Structured diff data
──────────────────────────────

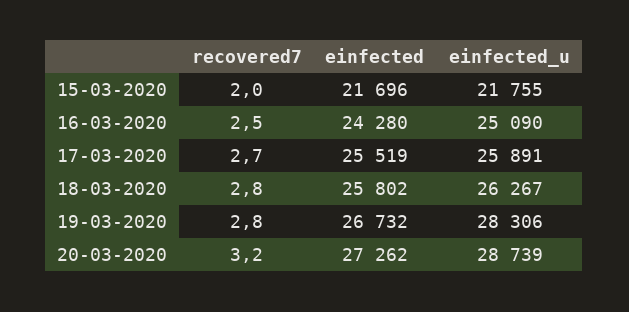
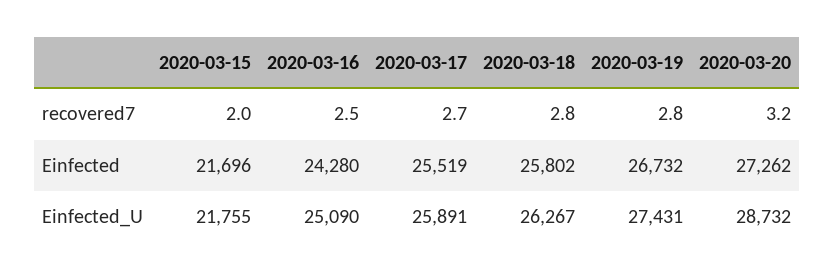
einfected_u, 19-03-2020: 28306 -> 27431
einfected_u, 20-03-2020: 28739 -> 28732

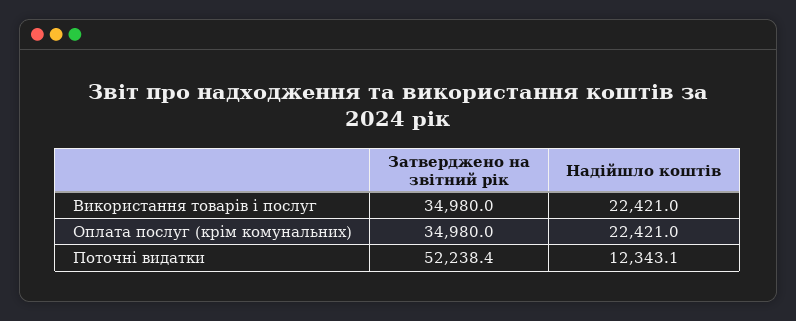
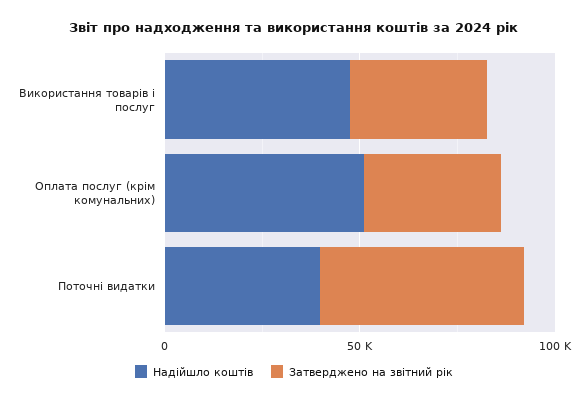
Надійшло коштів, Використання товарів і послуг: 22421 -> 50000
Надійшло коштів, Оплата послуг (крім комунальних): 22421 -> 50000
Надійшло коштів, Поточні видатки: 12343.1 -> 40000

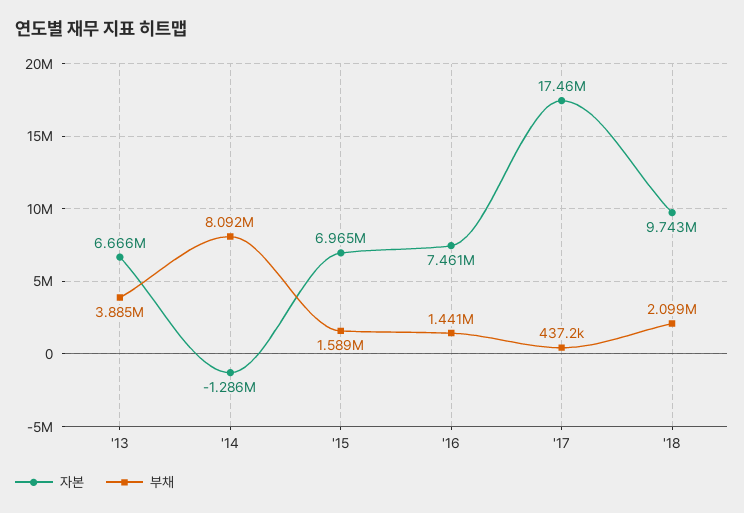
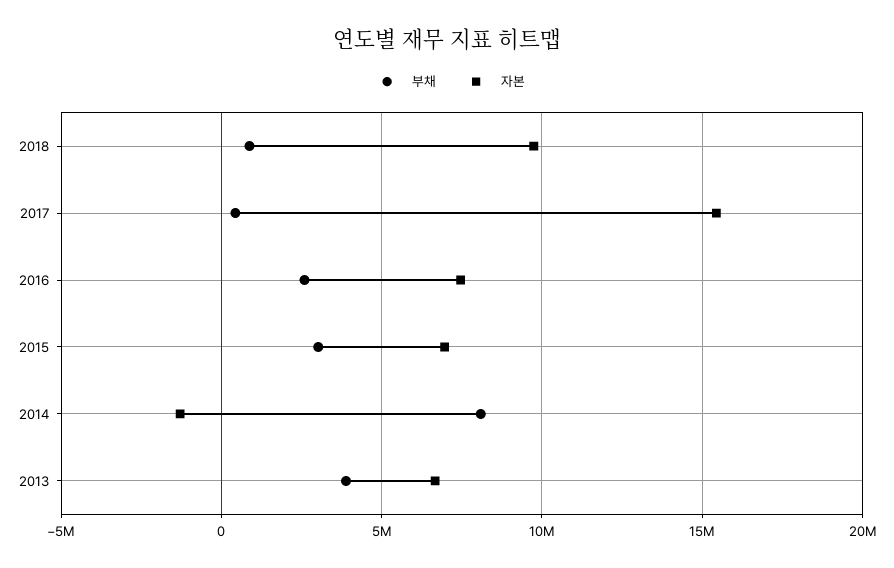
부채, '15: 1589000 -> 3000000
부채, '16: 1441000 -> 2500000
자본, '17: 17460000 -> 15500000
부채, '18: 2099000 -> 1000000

──────────────────────────────

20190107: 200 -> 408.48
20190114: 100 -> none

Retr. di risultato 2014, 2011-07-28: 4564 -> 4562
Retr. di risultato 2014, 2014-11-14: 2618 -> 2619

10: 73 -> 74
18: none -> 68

──────────────────────────────

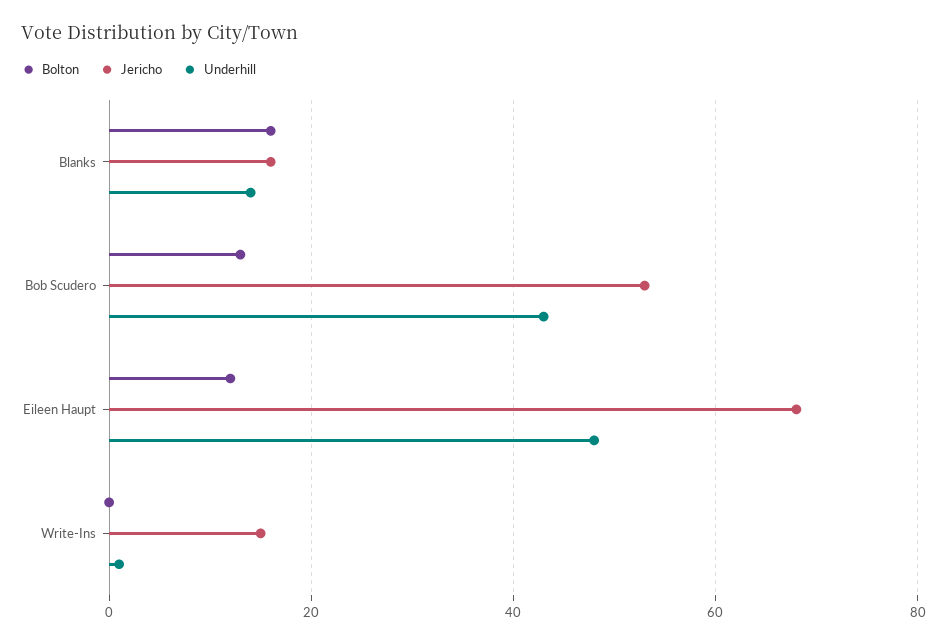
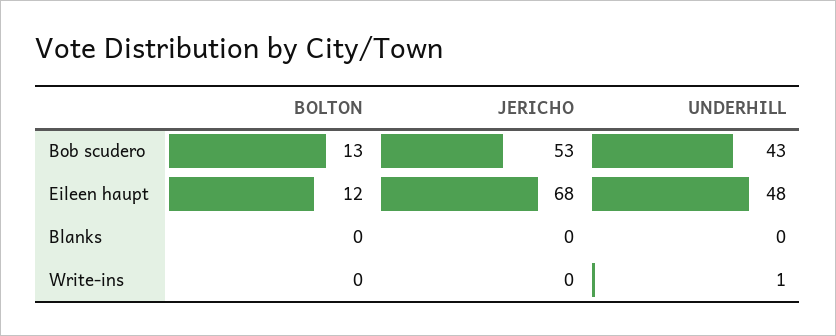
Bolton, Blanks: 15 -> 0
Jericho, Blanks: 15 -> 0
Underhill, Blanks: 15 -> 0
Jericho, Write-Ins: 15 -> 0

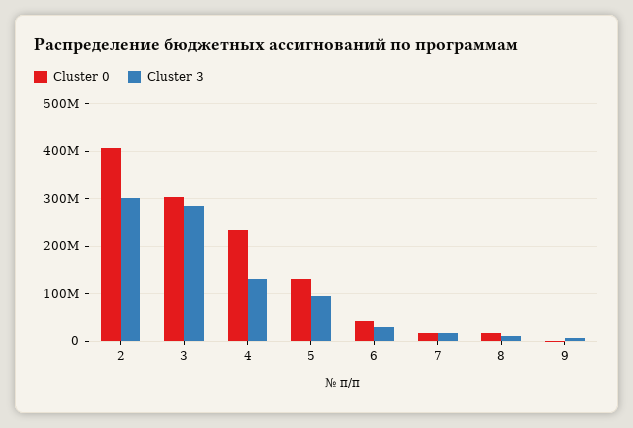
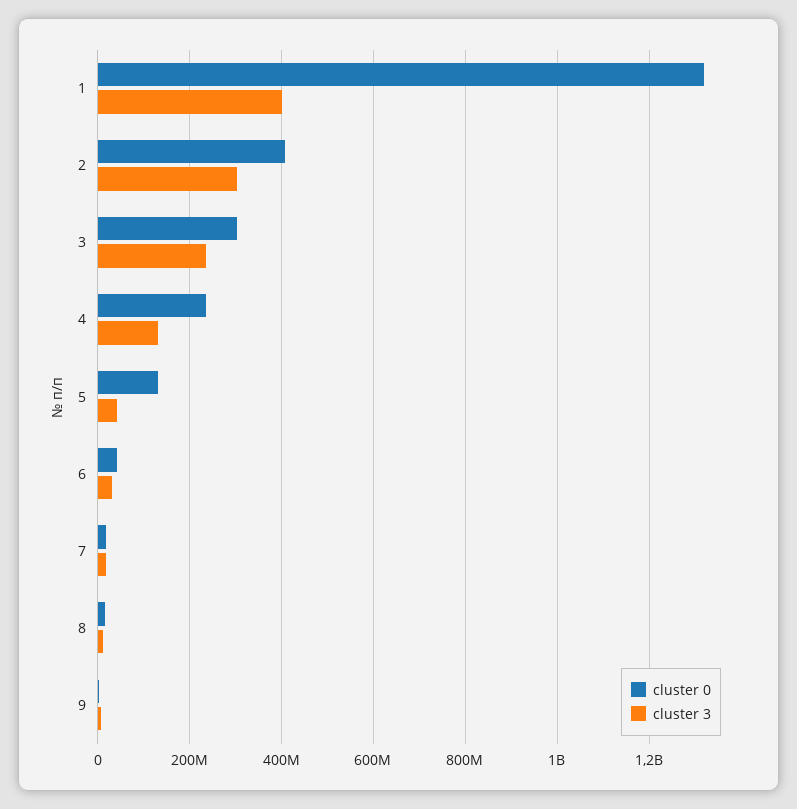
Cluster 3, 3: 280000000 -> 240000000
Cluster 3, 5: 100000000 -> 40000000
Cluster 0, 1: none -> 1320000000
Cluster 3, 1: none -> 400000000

──────────────────────────────

- _What you will do_: Above are records with pictures. Reproduce exactly only the lines from the line with "Jericho, Write-Ins: 15 -> 0" through the line with "Cluster 3, 1: none -> 400000000", both ends included, and leave the pictures out.

- _Response_:
Jericho, Write-Ins: 15 -> 0

Cluster 3, 3: 280000000 -> 240000000
Cluster 3, 5: 100000000 -> 40000000
Cluster 0, 1: none -> 1320000000
Cluster 3, 1: none -> 400000000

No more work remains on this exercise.